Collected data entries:
──────
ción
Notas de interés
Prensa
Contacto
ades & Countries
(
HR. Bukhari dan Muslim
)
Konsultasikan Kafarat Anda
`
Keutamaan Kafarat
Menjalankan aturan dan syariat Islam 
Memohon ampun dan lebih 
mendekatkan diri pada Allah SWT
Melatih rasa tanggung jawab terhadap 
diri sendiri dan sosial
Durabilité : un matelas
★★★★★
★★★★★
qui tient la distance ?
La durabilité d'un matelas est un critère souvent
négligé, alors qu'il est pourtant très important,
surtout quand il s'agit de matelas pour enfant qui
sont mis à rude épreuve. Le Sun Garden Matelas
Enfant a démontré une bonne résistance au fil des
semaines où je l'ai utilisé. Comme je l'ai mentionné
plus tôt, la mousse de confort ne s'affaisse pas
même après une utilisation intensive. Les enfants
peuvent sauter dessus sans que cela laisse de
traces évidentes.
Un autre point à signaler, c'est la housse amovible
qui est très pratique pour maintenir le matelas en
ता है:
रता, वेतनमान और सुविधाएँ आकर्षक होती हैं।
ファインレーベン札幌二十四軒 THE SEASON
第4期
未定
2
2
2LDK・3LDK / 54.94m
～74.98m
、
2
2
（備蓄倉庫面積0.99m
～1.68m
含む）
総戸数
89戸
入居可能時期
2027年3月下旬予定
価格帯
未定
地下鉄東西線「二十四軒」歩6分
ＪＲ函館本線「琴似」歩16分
──────
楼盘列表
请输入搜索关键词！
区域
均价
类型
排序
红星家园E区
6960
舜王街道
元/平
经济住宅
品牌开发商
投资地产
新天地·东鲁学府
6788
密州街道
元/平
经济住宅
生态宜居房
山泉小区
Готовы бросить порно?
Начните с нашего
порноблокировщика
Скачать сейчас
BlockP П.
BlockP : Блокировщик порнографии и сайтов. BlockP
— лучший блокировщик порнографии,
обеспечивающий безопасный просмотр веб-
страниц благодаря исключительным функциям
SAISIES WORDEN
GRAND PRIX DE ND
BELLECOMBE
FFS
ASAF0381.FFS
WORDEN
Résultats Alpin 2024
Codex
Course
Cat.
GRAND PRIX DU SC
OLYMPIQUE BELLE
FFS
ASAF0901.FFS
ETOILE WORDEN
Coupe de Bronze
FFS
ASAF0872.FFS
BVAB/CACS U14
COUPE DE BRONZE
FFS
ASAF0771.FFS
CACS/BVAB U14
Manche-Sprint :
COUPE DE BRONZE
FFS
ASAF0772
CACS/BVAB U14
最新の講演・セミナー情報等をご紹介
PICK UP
──────
What is required: How many lines in the entries above contain the string "WORDEN"? Case must match, and the reply should be the number alone.

Answer to the problem: 3